* [PROBLEM DESCRIPTION] Produce as output only the lines below starting at the line with "Your logo and" and continuing through the line with "Sponsor of the Day………………….. $3000.00", each one exactly as written.

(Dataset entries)
BEGIN
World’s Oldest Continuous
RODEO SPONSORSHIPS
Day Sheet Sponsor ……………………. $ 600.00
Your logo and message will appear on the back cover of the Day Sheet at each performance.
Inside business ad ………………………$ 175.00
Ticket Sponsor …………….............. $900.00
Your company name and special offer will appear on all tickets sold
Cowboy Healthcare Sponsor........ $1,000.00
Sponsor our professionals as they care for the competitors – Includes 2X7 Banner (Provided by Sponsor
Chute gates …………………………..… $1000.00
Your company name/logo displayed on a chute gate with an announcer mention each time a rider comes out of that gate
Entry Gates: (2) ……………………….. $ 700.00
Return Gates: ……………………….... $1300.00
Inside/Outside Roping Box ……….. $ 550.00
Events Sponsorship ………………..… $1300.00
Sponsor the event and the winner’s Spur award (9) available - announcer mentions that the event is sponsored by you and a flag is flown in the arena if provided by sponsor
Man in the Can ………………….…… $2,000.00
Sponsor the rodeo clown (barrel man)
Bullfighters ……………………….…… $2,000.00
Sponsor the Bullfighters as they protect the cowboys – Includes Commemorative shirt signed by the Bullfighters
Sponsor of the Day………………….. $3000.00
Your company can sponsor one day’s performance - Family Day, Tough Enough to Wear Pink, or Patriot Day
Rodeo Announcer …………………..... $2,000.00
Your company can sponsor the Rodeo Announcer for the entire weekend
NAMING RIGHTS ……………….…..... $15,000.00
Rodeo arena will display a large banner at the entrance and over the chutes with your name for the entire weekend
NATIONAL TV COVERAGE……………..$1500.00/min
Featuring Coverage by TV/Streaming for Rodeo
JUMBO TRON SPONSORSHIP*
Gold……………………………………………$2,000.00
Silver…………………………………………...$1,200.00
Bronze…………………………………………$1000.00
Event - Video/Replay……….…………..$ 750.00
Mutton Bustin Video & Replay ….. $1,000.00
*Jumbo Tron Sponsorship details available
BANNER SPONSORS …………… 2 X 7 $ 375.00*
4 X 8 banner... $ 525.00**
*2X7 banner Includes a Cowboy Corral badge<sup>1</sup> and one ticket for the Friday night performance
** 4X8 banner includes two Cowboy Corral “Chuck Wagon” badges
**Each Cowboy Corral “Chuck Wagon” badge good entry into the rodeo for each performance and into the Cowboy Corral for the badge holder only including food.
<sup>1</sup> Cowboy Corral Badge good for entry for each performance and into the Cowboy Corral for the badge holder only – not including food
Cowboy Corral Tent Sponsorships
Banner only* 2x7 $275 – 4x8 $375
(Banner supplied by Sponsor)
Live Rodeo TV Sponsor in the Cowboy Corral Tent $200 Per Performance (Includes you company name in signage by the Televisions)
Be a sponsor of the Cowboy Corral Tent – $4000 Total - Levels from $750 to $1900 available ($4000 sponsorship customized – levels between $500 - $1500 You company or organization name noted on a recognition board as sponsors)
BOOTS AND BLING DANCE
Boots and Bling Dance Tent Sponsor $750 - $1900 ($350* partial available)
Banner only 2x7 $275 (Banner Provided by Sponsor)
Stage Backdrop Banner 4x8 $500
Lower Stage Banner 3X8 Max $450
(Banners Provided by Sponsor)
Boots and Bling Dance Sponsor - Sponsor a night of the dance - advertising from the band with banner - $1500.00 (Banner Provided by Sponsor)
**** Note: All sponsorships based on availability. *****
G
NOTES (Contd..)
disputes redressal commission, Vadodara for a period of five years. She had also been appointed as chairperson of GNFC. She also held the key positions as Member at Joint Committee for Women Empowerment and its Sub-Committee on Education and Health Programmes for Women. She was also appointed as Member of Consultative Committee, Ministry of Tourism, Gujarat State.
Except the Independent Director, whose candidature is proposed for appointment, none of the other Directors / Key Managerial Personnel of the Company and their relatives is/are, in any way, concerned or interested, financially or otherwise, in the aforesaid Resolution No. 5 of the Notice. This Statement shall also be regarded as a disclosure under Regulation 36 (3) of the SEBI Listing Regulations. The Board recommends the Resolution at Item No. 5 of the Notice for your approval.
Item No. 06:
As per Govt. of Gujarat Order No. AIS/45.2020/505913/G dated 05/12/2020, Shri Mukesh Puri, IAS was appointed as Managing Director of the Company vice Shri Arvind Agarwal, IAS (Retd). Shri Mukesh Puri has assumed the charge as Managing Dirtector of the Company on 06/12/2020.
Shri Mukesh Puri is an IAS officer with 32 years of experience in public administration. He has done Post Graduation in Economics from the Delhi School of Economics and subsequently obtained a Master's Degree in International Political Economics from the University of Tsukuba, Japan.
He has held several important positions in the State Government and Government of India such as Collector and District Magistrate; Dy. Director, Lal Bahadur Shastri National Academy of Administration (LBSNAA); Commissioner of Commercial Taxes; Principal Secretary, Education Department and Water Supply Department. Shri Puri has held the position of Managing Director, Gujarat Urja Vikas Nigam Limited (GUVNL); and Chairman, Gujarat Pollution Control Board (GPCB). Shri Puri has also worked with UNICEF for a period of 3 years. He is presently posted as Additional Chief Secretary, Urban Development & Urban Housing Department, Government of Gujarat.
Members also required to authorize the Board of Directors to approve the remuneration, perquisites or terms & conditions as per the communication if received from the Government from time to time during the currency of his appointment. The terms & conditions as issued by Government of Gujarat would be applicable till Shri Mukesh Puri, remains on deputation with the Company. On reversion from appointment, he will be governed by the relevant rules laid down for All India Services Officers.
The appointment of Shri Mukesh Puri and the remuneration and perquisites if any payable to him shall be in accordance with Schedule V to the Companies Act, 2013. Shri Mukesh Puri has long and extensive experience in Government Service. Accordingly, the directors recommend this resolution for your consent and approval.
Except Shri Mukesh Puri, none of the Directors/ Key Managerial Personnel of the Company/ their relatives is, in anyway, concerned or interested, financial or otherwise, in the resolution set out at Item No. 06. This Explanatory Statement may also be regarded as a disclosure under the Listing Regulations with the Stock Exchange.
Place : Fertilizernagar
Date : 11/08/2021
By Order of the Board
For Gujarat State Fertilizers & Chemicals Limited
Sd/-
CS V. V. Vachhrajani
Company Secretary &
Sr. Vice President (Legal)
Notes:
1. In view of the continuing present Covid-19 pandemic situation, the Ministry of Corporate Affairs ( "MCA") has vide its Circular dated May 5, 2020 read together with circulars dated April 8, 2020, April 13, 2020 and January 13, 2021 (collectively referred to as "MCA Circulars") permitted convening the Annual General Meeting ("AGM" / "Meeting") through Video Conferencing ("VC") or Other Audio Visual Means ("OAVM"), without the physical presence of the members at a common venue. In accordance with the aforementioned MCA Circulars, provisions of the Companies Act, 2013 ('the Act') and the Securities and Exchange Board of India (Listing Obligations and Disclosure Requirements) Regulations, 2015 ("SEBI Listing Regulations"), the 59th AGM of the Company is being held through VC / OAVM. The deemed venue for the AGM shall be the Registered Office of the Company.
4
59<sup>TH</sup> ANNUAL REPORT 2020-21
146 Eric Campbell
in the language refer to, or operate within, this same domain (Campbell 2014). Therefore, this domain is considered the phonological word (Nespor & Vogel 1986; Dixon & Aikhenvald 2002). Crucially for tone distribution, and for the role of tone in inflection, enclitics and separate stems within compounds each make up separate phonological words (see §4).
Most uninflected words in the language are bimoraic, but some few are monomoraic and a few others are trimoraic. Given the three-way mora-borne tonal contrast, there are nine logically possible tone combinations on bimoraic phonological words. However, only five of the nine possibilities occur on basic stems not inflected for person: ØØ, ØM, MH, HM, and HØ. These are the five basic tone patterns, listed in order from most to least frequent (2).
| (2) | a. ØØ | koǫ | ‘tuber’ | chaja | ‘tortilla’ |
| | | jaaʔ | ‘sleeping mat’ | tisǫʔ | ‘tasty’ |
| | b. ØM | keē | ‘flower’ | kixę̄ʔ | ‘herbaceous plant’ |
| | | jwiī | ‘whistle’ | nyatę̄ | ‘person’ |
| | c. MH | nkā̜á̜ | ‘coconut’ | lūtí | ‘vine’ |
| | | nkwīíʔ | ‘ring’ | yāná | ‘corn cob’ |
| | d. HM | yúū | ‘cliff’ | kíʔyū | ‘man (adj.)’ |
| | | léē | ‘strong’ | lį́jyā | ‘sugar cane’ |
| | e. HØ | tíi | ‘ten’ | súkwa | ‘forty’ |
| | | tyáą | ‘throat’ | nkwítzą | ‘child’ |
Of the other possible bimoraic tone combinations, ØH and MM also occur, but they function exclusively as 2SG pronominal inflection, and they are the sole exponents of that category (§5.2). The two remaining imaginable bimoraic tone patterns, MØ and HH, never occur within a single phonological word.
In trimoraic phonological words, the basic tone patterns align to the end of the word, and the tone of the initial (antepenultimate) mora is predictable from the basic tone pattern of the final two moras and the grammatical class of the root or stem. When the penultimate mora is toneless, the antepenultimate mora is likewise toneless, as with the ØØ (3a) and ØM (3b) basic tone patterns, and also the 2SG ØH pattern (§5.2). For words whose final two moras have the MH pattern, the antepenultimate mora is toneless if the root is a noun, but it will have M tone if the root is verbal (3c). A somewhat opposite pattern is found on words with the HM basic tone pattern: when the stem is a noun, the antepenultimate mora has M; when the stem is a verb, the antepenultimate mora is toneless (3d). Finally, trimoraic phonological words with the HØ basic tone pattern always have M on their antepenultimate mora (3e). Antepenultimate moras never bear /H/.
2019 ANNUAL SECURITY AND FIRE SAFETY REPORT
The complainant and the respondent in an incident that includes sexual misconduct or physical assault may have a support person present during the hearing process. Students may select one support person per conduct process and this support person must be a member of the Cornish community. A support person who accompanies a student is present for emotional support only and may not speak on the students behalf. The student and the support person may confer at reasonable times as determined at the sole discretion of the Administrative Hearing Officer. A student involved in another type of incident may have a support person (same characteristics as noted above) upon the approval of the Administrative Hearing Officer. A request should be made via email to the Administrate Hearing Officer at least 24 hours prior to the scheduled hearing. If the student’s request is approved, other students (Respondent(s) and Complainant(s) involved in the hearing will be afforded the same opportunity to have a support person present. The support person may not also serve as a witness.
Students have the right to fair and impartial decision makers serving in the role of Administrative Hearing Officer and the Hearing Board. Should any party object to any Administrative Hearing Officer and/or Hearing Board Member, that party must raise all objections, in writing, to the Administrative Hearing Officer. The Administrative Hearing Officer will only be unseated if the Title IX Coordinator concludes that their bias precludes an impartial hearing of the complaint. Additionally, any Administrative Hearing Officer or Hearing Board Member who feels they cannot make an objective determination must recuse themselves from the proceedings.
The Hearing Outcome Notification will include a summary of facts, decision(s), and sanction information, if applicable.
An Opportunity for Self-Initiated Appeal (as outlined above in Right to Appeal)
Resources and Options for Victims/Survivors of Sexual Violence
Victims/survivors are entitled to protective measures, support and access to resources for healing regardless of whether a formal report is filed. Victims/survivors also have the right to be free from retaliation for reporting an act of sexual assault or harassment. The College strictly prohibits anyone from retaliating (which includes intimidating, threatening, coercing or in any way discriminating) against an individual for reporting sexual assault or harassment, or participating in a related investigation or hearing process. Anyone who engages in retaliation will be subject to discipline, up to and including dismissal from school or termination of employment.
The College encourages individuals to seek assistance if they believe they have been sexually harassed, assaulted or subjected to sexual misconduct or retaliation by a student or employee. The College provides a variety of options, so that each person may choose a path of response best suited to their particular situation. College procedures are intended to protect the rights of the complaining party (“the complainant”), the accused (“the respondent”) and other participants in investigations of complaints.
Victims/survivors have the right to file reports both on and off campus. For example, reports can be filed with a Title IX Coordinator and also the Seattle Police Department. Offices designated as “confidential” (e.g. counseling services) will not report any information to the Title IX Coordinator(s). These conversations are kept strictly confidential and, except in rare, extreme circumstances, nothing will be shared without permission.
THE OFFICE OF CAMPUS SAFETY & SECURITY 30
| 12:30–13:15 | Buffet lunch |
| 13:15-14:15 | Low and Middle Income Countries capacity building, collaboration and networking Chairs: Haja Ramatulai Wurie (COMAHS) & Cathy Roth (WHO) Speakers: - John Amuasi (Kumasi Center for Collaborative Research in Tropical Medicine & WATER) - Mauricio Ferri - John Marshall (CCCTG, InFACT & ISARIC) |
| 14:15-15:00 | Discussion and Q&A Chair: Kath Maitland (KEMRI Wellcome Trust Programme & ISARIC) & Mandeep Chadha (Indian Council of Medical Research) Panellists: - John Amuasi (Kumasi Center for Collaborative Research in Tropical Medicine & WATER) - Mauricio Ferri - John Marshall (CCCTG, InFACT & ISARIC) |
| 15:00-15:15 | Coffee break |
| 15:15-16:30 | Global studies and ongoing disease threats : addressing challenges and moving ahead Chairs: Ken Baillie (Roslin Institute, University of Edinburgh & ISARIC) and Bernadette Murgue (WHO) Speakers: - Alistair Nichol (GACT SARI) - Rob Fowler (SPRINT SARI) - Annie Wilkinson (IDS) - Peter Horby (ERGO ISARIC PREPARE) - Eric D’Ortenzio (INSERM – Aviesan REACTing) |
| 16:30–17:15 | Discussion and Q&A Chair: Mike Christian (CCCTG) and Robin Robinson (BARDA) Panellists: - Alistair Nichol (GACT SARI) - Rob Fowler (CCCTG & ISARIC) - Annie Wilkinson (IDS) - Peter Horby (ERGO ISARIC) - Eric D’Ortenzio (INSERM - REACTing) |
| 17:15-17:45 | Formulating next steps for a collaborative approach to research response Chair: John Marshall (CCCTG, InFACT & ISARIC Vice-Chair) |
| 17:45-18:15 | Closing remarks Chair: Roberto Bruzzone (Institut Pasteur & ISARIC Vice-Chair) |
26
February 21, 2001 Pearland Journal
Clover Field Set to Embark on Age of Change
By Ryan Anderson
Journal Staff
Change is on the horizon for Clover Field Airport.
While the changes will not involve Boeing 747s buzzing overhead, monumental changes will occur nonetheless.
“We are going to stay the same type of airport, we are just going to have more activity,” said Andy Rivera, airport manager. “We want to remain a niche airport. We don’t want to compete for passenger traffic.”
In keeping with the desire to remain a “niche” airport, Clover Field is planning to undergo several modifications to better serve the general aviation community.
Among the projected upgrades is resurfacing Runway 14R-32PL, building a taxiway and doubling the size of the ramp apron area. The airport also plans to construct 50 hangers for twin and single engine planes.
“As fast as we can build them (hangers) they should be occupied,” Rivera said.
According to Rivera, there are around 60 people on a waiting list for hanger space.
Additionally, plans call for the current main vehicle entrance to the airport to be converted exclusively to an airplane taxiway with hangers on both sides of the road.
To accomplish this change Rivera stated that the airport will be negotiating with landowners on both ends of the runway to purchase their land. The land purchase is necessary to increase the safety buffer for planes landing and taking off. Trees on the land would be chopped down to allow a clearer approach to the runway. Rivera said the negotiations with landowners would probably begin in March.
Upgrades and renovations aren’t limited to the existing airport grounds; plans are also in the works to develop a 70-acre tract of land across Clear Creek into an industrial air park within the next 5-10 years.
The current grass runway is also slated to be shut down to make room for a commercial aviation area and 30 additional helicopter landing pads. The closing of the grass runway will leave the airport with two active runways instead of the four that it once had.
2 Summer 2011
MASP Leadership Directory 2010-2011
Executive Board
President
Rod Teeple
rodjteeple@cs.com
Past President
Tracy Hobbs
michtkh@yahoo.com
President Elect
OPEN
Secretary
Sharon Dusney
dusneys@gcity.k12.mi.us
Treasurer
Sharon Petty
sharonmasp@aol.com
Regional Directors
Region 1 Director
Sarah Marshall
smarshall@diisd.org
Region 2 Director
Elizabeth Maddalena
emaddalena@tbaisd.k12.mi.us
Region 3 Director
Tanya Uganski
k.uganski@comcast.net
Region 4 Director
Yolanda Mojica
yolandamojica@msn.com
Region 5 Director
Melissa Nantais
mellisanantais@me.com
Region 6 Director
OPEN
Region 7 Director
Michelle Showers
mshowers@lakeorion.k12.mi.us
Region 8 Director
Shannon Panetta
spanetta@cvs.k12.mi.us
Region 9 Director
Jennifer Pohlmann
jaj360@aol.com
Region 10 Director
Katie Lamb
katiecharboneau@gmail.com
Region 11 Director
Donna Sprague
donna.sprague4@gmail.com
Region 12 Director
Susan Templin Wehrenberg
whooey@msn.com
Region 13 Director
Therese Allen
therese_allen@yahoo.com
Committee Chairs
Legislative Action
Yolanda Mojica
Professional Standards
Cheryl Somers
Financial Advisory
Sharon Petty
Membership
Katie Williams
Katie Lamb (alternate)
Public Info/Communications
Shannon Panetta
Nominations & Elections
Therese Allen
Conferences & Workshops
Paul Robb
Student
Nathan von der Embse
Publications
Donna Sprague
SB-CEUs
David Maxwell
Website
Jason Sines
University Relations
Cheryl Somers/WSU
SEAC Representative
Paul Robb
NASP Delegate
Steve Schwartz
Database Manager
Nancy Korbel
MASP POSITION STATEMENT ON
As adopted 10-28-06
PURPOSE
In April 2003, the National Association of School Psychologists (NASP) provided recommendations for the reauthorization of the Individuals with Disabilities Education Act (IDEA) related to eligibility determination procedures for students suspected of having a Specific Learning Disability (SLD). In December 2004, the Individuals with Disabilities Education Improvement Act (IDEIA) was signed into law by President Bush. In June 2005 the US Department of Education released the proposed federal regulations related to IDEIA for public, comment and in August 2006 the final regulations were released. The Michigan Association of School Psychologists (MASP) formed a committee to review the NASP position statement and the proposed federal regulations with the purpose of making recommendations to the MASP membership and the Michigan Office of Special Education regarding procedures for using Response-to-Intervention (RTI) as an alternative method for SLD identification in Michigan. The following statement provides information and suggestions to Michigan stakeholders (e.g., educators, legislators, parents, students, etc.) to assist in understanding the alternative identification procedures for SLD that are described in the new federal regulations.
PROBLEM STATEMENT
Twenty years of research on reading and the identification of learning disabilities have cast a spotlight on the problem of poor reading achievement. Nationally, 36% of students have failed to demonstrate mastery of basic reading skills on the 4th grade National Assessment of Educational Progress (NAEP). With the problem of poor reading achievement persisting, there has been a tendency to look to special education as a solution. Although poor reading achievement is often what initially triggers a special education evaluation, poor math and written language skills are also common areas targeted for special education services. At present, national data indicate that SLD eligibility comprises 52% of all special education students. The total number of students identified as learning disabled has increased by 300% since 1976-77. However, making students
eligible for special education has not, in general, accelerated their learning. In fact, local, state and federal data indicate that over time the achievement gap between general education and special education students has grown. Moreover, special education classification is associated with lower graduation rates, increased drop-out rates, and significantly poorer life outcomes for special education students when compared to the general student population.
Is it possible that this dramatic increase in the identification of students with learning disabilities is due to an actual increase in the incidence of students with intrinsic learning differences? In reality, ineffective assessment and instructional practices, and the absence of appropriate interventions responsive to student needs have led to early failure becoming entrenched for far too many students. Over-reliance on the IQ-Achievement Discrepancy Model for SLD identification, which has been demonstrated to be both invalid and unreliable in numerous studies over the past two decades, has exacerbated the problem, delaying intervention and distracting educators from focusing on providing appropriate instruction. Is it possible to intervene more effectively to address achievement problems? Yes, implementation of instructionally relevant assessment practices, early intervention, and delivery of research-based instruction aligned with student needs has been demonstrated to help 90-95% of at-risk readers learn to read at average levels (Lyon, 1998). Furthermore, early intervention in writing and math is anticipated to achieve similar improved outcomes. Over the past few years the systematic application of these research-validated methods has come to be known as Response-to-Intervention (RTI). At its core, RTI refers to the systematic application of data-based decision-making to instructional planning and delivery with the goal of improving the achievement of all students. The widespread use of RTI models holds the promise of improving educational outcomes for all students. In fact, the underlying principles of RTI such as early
END
* [FINISHED EXERCISE]
Your logo and message will appear on the back cover of the Day Sheet at each performance.
Inside business ad ………………………$ 175.00
Ticket Sponsor …………….............. $900.00
Your company name and special offer will appear on all tickets sold
Cowboy Healthcare Sponsor........ $1,000.00
Sponsor our professionals as they care for the competitors – Includes 2X7 Banner (Provided by Sponsor
Chute gates …………………………..… $1000.00
Your company name/logo displayed on a chute gate with an announcer mention each time a rider comes out of that gate
Entry Gates: (2) ……………………….. $ 700.00
Return Gates: ……………………….... $1300.00
Inside/Outside Roping Box ……….. $ 550.00
Events Sponsorship ………………..… $1300.00
Sponsor the event and the winner’s Spur award (9) available - announcer mentions that the event is sponsored by you and a flag is flown in the arena if provided by sponsor
Man in the Can ………………….…… $2,000.00
Sponsor the rodeo clown (barrel man)
Bullfighters ……………………….…… $2,000.00
Sponsor the Bullfighters as they protect the cowboys – Includes Commemorative shirt signed by the Bullfighters
Sponsor of the Day………………….. $3000.00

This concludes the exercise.